But here was Jesus. He knew all about her but wanted to give her Living Water nonetheless. He wanted to satiate the thirst that she was feeling in her soul. As He spoke to her, and as she experienced His gentleness and acceptance, that thirst began to be quenched.
It began to be quenched because what she really needed, what we all need, is this perfect love and acceptance that Jesus offers. He offered it to her, and He offers it to us.
Interestingly, the woman went away and “left her water jar” by the well. She never actually got the water she came for. Or did she? Symbolically, this act of leaving the water jar at the well is a sign that her thirst was quenched by this encounter with Jesus. She was no longer thirsty, at least spiritually speaking. Jesus, the Living Water, satiated.
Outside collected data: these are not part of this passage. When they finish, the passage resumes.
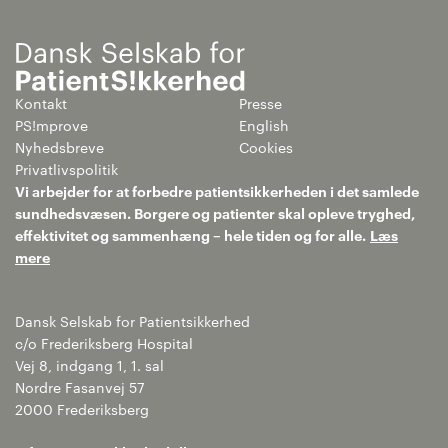
Kontakt
Presse
PS!mprove
English
Nyhedsbreve
Cookies
Privatlivspolitik
Vi arbejder for at forbedre patientsikkerheden i det samlede
sundhedsvæsen. Borgere og patienter skal opleve tryghed,
effektivitet og sammenhæng – hele tiden og for alle.
Læs
mere
Dansk Selskab for Patientsikkerhed
c/o Frederiksberg Hospital
Vej 8, indgang 1, 1. sal
Nordre Fasanvej 57
2000 Frederiksberg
Reflect, today, upon the undeniable thirst that is within you. Once you are aware of it, make the conscious choice to let Jesus satiate it with Living Water. If you do this, you too will leave the many “jars” behind that never satisfy for very long.
Prayer: Lord, You are the Living Water that my soul needs. May I meet You in the heat of my day, in the trials of life, and in my shame and guilt. May I encounter Your love, gentleness and acceptance in these moments, and may that Love become the source of my new life in You. Jesus, I trust in You. Amen.